Accounting for correlations between random effects was not found to impact the accuracy
of parameter estimates obtained with the PCDK model (data not shown). Computational
problems, due to convergence failure, avoided the inclusion of such correlations when
analyzing the data with the asymptotic and complete models. However, based on the
results obtained with the PCDK model, the main conclusions of this study are deemed
to be robust to this specific misspecification of the random effects distribution.

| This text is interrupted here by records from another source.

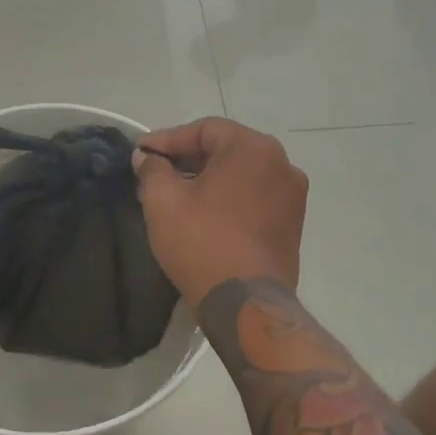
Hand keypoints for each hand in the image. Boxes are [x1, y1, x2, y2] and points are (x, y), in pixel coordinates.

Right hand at [132, 118, 306, 303]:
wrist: (247, 304)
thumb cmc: (203, 243)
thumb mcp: (163, 201)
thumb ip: (152, 170)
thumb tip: (147, 157)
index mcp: (253, 148)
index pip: (204, 130)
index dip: (168, 140)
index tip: (141, 153)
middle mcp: (282, 163)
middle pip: (226, 149)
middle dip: (188, 158)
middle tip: (156, 171)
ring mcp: (293, 195)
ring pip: (242, 173)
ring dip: (209, 178)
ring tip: (177, 193)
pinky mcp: (293, 223)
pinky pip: (256, 196)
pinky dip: (229, 197)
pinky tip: (205, 213)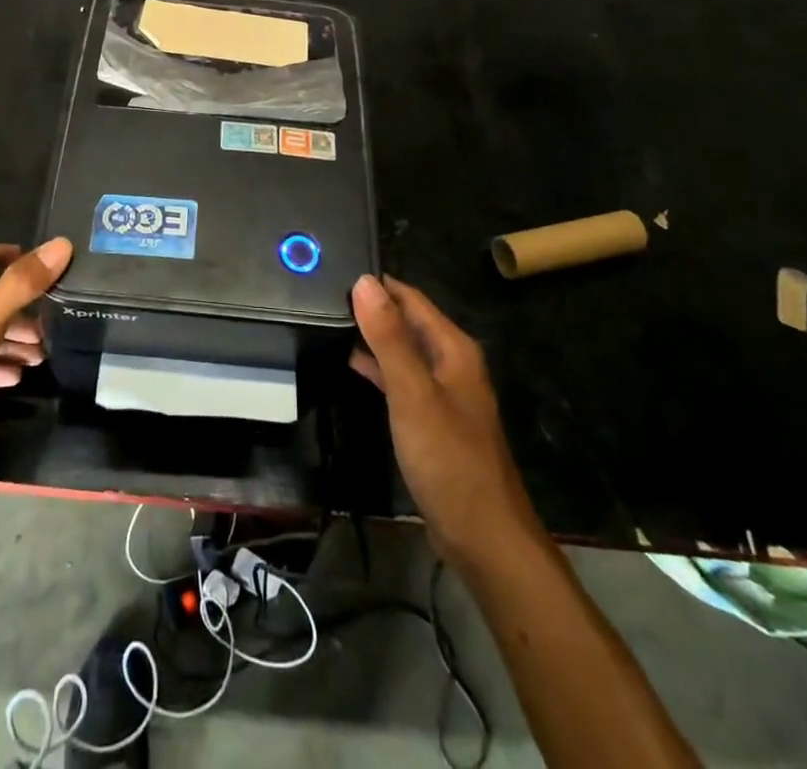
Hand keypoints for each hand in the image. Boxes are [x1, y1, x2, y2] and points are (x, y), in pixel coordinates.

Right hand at [349, 274, 541, 569]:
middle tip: (322, 295)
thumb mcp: (413, 394)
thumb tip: (364, 281)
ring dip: (372, 335)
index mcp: (453, 349)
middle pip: (407, 321)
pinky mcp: (432, 419)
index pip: (410, 298)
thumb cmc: (449, 460)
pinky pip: (400, 378)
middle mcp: (451, 363)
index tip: (333, 270)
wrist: (484, 537)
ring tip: (328, 321)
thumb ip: (388, 337)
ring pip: (402, 349)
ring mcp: (443, 393)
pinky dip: (377, 366)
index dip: (376, 284)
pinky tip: (350, 363)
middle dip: (371, 306)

The effect of such misspecification would require further research which is beyond
the scope of the present study.
These results have a number of direct implications:
In immunology, it offers a quantitative assessment of the time scales over which plasma
cells and antibodies live and interact. This insight may provide a basis for further
quantitative research on the immunology, with direct consequences for understanding
the epidemiology of infectious diseases.
In vaccinology, it offers an opportunity for clinical trial researchers to collect
relevant information early on, in order to make long term predictions on immunity
conferred by vaccines. We showed in particular that antibody levels measured within
a year after a booster dose provide highly relevant information for long term predictions
of protective immunity over time.
In health policy, it offers more than a purely intuitive basis to make recommendations
on booster vaccinations. Our models for hepatitis A suggest that this would not be
required at least within a 40 year time span after the booster vaccine dose.
A further improvement of our mathematical model could include the explicit interaction
between humoral and cellular immunity. This would involve nonlinear coupling terms.
The validation of such theoretical generalisations would require much more refined
data not only about antibodies but also about B-cell and T-cell subpopulations.